* What is needed
Among the records that follow, find the line with "valid SQL querry" and the line with "bessel_V = row[0]". Set down those lines and all lines between them exactly, without adding anything.

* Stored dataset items
<<<<

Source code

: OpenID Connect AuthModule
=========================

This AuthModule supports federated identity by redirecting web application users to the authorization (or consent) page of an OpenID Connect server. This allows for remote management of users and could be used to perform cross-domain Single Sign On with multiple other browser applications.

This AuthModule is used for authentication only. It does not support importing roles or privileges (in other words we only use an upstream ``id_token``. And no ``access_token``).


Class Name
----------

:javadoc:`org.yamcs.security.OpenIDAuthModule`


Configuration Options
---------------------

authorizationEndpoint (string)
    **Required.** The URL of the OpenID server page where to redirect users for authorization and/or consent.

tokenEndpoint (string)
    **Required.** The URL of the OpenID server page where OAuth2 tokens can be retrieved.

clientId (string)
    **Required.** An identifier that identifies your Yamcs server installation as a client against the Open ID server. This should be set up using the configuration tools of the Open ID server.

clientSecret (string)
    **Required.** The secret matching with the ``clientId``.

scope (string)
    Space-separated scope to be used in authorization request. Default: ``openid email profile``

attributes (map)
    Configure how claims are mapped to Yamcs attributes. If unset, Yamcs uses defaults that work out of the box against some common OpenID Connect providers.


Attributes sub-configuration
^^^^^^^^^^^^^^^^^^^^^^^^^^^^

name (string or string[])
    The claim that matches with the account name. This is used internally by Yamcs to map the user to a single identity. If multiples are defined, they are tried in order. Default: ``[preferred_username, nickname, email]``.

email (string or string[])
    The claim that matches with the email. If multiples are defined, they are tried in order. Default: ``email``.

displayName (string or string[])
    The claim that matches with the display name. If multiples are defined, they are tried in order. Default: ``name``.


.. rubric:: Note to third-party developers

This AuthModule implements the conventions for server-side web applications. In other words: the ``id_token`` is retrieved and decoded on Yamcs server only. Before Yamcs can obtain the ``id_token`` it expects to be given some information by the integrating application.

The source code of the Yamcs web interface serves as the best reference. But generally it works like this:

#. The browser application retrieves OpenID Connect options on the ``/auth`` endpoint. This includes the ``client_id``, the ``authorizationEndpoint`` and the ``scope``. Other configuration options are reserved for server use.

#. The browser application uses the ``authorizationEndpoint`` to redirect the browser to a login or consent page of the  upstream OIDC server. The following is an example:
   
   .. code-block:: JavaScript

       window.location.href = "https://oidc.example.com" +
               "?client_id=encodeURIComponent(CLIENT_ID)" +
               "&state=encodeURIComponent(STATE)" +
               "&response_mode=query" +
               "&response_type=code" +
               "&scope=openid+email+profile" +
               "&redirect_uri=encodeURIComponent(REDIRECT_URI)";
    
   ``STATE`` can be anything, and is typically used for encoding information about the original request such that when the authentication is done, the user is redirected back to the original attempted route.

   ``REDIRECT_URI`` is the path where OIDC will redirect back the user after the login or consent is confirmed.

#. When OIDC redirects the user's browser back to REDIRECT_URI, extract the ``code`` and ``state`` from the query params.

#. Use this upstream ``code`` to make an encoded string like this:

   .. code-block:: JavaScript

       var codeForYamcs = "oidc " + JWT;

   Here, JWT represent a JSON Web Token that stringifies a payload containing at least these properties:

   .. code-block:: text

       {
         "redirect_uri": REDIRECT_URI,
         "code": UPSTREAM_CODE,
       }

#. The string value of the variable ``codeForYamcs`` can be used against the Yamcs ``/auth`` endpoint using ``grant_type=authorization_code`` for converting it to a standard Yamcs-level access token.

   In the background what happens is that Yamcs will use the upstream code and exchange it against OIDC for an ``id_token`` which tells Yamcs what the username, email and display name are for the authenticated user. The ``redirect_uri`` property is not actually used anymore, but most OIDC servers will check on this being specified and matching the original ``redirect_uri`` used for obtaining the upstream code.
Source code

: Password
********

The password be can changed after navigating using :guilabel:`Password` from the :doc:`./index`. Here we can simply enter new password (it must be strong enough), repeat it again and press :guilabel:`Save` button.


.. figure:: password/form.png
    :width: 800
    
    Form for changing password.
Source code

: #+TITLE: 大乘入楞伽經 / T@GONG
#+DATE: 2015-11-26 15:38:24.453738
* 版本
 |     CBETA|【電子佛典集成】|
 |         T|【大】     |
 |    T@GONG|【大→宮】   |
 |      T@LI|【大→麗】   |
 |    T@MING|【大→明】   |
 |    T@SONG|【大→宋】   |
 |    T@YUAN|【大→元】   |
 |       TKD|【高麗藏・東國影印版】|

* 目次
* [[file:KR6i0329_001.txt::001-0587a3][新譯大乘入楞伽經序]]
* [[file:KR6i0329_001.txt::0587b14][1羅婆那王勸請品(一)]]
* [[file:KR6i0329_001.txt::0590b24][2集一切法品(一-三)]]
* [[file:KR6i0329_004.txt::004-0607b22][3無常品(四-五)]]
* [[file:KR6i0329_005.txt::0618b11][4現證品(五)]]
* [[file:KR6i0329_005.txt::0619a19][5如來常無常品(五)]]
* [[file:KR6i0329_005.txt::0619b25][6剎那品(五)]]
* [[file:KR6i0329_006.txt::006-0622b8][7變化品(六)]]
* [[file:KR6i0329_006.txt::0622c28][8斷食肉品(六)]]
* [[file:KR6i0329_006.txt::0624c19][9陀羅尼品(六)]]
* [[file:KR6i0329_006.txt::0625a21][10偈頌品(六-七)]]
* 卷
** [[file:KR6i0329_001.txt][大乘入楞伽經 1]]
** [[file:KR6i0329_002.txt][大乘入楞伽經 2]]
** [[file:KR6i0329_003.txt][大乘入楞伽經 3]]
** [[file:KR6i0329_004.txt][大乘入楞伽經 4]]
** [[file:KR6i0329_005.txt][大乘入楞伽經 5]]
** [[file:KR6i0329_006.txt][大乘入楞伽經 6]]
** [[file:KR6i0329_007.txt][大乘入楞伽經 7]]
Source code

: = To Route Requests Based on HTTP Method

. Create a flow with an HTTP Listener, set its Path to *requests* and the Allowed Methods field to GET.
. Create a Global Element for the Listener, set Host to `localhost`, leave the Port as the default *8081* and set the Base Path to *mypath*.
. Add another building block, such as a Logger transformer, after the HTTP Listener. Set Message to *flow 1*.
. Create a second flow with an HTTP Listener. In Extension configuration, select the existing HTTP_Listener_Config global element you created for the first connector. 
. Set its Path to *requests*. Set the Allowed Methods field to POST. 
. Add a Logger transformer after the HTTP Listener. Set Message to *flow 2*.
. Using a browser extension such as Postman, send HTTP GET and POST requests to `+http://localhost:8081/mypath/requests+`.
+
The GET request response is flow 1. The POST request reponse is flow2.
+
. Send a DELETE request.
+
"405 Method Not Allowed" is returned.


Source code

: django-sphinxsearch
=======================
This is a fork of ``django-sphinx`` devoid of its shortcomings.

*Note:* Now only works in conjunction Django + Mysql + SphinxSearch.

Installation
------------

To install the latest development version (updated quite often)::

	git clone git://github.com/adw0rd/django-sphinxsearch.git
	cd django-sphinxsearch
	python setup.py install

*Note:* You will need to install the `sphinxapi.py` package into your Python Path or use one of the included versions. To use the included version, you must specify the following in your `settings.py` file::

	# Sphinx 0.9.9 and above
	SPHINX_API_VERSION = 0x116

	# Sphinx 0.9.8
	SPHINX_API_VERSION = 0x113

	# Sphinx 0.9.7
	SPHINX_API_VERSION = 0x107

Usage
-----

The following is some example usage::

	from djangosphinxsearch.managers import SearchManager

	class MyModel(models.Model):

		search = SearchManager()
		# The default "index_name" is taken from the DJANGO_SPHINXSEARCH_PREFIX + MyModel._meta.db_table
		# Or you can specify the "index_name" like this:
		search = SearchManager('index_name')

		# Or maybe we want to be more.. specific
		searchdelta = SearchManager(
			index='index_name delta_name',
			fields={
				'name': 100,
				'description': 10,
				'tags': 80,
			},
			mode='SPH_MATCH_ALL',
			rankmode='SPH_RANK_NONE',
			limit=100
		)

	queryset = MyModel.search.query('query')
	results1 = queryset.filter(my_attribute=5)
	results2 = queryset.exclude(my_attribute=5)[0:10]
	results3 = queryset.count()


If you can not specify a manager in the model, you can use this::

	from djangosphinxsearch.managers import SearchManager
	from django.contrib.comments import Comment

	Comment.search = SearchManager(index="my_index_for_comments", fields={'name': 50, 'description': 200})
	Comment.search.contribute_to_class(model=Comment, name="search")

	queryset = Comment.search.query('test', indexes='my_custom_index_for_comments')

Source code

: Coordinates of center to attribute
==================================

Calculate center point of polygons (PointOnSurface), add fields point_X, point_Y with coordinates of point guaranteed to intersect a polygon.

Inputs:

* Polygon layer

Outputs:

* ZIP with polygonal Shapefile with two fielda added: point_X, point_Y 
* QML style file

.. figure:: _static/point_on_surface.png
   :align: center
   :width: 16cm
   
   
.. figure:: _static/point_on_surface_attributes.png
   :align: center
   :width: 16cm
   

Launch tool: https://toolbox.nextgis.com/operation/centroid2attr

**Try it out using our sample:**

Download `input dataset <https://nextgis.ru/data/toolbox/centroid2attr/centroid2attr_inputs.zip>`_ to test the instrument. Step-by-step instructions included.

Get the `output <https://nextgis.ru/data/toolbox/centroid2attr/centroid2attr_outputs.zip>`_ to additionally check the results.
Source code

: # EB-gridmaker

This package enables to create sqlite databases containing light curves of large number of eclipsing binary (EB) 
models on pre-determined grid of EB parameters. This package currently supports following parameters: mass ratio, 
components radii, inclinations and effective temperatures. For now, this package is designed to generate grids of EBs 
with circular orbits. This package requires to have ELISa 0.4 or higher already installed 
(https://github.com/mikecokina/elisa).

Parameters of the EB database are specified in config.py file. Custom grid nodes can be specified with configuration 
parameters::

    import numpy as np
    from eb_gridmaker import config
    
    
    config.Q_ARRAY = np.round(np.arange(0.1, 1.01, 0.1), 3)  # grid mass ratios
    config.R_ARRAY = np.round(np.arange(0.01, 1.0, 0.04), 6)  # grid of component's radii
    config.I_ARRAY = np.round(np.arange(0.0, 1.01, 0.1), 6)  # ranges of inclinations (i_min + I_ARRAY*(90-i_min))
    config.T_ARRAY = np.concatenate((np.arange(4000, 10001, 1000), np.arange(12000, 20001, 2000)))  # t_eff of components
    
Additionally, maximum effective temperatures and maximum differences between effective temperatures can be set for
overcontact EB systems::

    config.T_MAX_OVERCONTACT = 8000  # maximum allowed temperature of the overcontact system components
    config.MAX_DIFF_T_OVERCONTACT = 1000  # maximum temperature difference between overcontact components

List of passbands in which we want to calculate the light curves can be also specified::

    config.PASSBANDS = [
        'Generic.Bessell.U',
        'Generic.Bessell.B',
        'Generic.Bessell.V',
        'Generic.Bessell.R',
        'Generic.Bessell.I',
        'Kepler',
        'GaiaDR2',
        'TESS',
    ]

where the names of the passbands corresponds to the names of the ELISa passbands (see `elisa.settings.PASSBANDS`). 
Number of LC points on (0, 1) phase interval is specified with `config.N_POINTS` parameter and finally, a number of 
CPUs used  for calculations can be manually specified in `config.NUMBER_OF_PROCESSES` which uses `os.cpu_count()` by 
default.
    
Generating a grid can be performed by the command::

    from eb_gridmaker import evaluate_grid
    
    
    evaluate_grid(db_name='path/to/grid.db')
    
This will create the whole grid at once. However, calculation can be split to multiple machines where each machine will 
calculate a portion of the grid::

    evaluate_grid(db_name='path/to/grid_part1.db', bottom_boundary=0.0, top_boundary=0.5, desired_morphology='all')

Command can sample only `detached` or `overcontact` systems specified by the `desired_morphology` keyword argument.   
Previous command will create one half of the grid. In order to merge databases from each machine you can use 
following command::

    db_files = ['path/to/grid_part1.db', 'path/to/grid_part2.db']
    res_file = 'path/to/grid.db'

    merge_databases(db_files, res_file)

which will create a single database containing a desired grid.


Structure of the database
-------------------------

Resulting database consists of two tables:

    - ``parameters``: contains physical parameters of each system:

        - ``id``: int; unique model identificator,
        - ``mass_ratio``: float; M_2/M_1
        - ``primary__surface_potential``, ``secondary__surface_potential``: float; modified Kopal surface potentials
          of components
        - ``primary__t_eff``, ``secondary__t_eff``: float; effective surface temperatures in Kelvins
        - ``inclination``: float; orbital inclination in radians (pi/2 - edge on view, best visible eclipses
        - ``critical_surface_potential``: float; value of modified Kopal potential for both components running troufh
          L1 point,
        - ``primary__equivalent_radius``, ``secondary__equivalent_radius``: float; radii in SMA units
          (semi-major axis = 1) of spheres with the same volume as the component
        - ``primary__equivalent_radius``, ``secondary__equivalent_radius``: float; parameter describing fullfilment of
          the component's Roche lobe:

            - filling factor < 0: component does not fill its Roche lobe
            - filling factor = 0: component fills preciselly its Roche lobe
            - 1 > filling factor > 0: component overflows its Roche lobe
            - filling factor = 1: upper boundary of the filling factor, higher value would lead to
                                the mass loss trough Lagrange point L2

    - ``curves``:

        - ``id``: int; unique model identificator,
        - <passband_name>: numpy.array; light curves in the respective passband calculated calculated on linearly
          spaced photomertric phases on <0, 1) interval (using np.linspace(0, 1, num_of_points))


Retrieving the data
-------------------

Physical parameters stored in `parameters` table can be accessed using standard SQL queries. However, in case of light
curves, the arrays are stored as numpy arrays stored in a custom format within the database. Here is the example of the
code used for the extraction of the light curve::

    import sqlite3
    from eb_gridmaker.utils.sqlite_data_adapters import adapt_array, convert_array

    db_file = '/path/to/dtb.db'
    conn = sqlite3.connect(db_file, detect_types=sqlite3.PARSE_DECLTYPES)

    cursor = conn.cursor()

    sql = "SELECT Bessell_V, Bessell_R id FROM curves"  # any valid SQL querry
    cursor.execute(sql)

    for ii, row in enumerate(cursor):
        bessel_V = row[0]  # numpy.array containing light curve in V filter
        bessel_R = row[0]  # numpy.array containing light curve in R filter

>>>>

* Expected output
    sql = "SELECT Bessell_V, Bessell_R id FROM curves"  # any valid SQL querry
    cursor.execute(sql)

    for ii, row in enumerate(cursor):
        bessel_V = row[0]  # numpy.array containing light curve in V filter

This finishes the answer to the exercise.